NEW YORK, 20 JULY 2009 - Windows 7 and Microsoft's new search engine, Bing, will be under close watch when the company reports its financial earnings this week.

Ahead of the results announcement Thursday, financial analysts have highlighted Windows 7 and Bing as reasons to be cautiously optimistic about business growth at Microsoft despite the continuing uncertain economic climate.

Microsoft's Windows business, which still provides the bulk of its revenue, has been taking a hit from netbooks, which have cut into traditional PC sales. However, Gartner's outlook for the PC market, released last week, was better than expected and therefore bodes well for Windows 7's release in October. Gartner had expected a 10 percent year-over-year decline in PC unit shipments for the second quarter, but ended up estimating a 5 percent decline instead.

"We expect [Windows] Client sales to be in line to slightly better considering better-than-expected PC unit shipments," Sid Parakh, a financial analyst with brokerage firm McAdams Wright Ragen, wrote in a research note.

Still, netbooks, where Windows faces greater competition from Linux, could continue to be a sore spot for Microsoft until Windows 7 is released in October, and even thereafter, analysts said.

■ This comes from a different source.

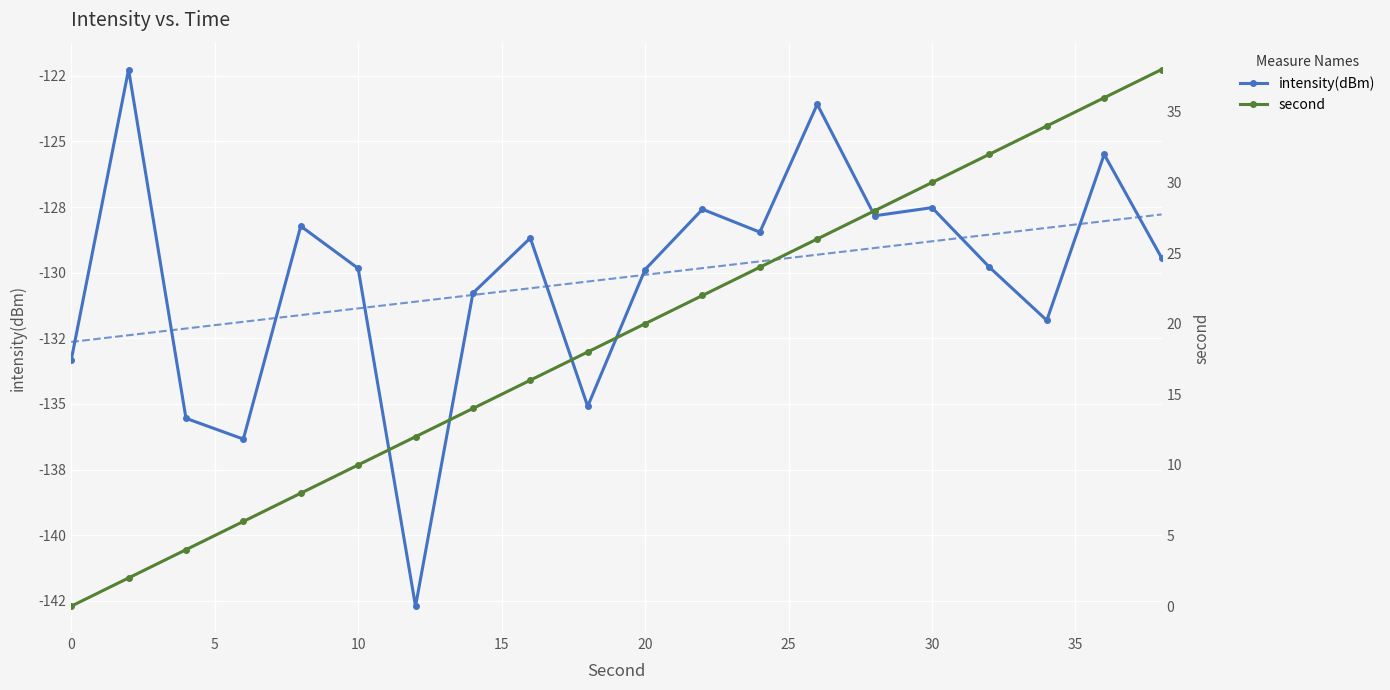

Reading left to right, extract all data points from this chart.

intensity(dBm): -133.3	-122.3	-135.5	-136.3	-128.2	-129.8	-142.7	-130.8	-128.7	-135.1	-129.9	-127.6	-128.5	-123.6	-127.8	-127.5	-129.8	-131.8	-125.5	-129.4
second: 0.0	2.0	4.0	6.0	8.0	10.0	12.0	14.0	16.0	18.0	20.0	22.0	24.0	26.0	28.0	30.0	32.0	34.0	36.0	38.0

Analysts from several firms -- including McAdams, JP Morgan and Collins Stewart -- expect Microsoft to meet or slightly exceed analysts' expectations for the quarter, which call for US$14.2 billion in revenue and $0.37 in earnings per share.

They expect some revenue to be deferred to the December quarter, or later, because of Microsoft's Windows 7 Technology Guarantee Program, which allows people to purchase PCs now with the right to upgrade to Windows 7 when it becomes available. Microsoft can't report that Windows 7 revenue until the upgrade occurs, which will be at least after the software's Oct. 22 availability date.

Still, even the deferred revenue is not expected to drag down Microsoft's results, analysts said.

Bing, meanwhile, could potentially give a boost to Microsoft's online services business, which has been flat or losing money for the past several years. Bing has received positive early reviews and taken some market share away from Yahoo in the less than two months since it was released, according to results from comScore and StatCounter.

Bing showed good initial traction with an 8.4 percent share of the U.S. search market, wrote Goldman Sachs analyst Sarah Friar in a research note. "With this, Microsoft has reversed the trend of market share loss that it has been experiencing in search, which we view as constructive and expect the company to build on," she wrote.

Analysts more broadly are looking at tech company results this quarter for signs that the industry is recovering from the beating wrought by the recession.

Most companies seem to be doing slightly better than they have been, if recent results and the outlook for the second half of the year from companies like Intel and IBM are any indication, but the economy does not appear to be out of the woods yet.